As Miss Ellison and her companion proceed, arm in arm, up 47th Street, they are the objects of curious, amused and faintly knowing glances. She is a modestly attractive woman in the manner of many small-town housewives, a bit heavy through the middle, but otherwise in fine shape for a woman of her age. She has the small, round face and knobby chin of a Susan Hayward, and like Miss Hayward, Miss Ellison wears her wavy hair pulled back off her forehead and falling to her shoulders. Her small, narrow eyes rest on high and unbelievably prominent cheekbones, a heritage from her Indian forebears, she says. She is three-quarters Cherokee. She is heavily made-up—thick pancake base, arched and penciled eyebrows, heavy red lipstick—as women tended to be during the '40s and '50s and still are in many small towns. The make-up serves a dual purpose, she hopes: beautification obviously, and camouflage for the many white lines in her face. At first glance these appear to be merely laugh lines, but they run against the grain. One runs down her forehead, over her left eyebrow and down her cheek. Another extends from the underside of her nose to her lip.

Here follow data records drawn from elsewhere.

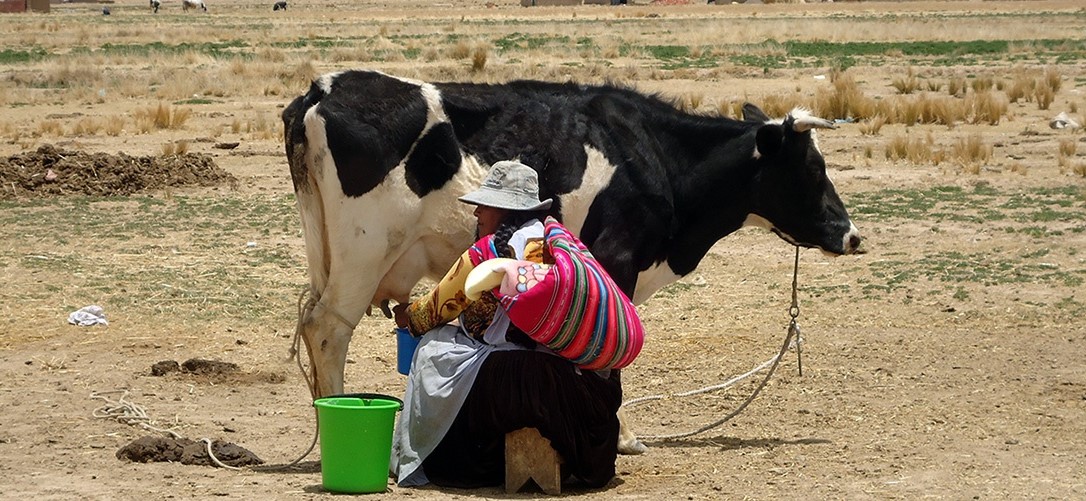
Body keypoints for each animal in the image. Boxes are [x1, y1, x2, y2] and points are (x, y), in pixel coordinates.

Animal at [284, 68, 860, 454]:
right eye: (811, 169)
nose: (851, 235)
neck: (653, 157)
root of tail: (324, 89)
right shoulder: (617, 261)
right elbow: (613, 351)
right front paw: (620, 436)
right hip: (363, 252)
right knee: (327, 328)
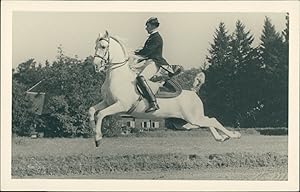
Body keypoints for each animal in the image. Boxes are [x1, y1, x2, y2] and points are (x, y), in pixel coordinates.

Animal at [88, 30, 240, 146]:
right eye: (95, 46)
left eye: (103, 46)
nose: (95, 65)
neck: (117, 76)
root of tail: (193, 92)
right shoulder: (107, 102)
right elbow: (92, 111)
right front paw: (93, 131)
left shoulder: (120, 105)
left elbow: (100, 114)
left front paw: (98, 138)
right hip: (185, 123)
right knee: (208, 122)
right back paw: (221, 137)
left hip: (193, 118)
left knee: (212, 120)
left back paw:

This day on Fifth Avenue, Miss Ellison is wearing a navy double-knit blazer dotted with white sea gulls, a white turtleneck, white slacks and platform shoes that add almost four inches to her height of 5'5". She takes prim, quick little steps, her clogs making a clack-clack-clack on the concrete as she walks. She weighs 135 pounds. She will not reveal her age other than to say, "Today is my birthday, Shuuu-ga."